◆ **EXERCISE DIRECTIONS**: When you copy the material below, keep every line exact and leave each picture out.
• • • •
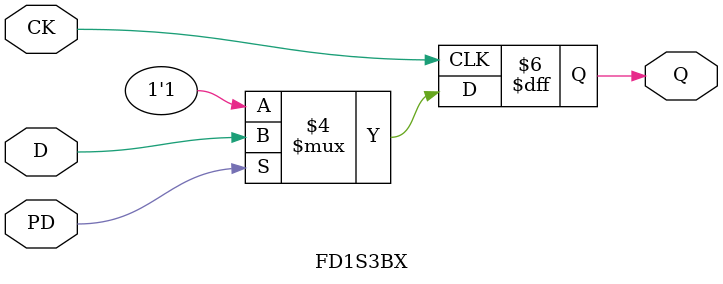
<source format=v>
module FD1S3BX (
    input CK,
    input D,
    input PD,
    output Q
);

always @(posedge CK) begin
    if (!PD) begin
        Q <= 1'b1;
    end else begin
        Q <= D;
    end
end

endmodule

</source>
• • • •
◆ **EXERCISE RESPONSE**:
<source format=v>
module FD1S3BX (
    input CK,
    input D,
    input PD,
    output Q
);

always @(posedge CK) begin
    if (!PD) begin
        Q <= 1'b1;
    end else begin
        Q <= D;
    end
end

endmodule

</source>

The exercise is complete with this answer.